By three separate decisions Trial Chambers I and III of the International Criminal Tribunal for Rwanda (ICTR) today ordered that a document concerning the circumstances surrounding the plane crash on 6 April 1994,in which President Juvenal Habyarimana of Rwanda and President Cyprien Ntariyamira of Burundi were killed, be released to the parties.

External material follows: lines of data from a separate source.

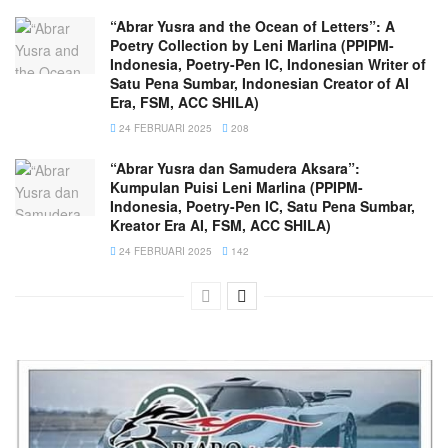
“Abrar Yusra and the Ocean of Letters”: A
Poetry Collection by Leni Marlina (PPIPM-
Indonesia, Poetry-Pen IC, Indonesian Writer of
Satu Pena Sumbar, Indonesian Creator of AI
Era, FSM, ACC SHILA)
24 FEBRUARI 2025
208
“Abrar Yusra dan Samudera Aksara”:
Kumpulan Puisi Leni Marlina (PPIPM-
Indonesia, Poetry-Pen IC, Satu Pena Sumbar,
Kreator Era AI, FSM, ACC SHILA)
24 FEBRUARI 2025
142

The document, a three page memorandum dated 1 August 1997, was prepared by Mr. Michael Hourigan, a former member of one of the investigation teams of the Office of the Prosecutor of the ICTR, acting on his own initiative. At the time he wrote the memorandum Mr Hourigan was working for the Office of Internal Oversight Services at UN Headquarters in New York. When the memorandum had been located the Secretary General decided to transmit it to the Tribunal so that the appropriate Trial Chamber could determine under what circumstances and conditions the document could be released.

Defence counsel in the case of Bagilishema (Trial Chamber I) and the in joined case of Kabiligi and Ntabakuze (Trial Chamber III) requested the disclosure of the document which had been placed under seal by order of the President of the Tribunal. In both cases the defence argued that, since the respective indictments made reference to the plane crash of 6 April 1994, the document was material to the case and that its disclosure was necessary for a full and unfettered defence.

The Chambers made no findings as to the admissibility as evidence or the relevance of the memorandum to either case. Such questions will fall to be decided if and when the memorandum is submitted as evidence in the trials. Nonetheless in the interest of justice and in the circumstances of the respective cases the Chambers each decided to make the memorandum available to the parties, specifying that this was solely for the purposes of each case.

In the Bagilishema case Judge Mehmet Güney added a separate, dissenting opinion on the ground that the defence had failed to demonstrate the relevance of the document to the case.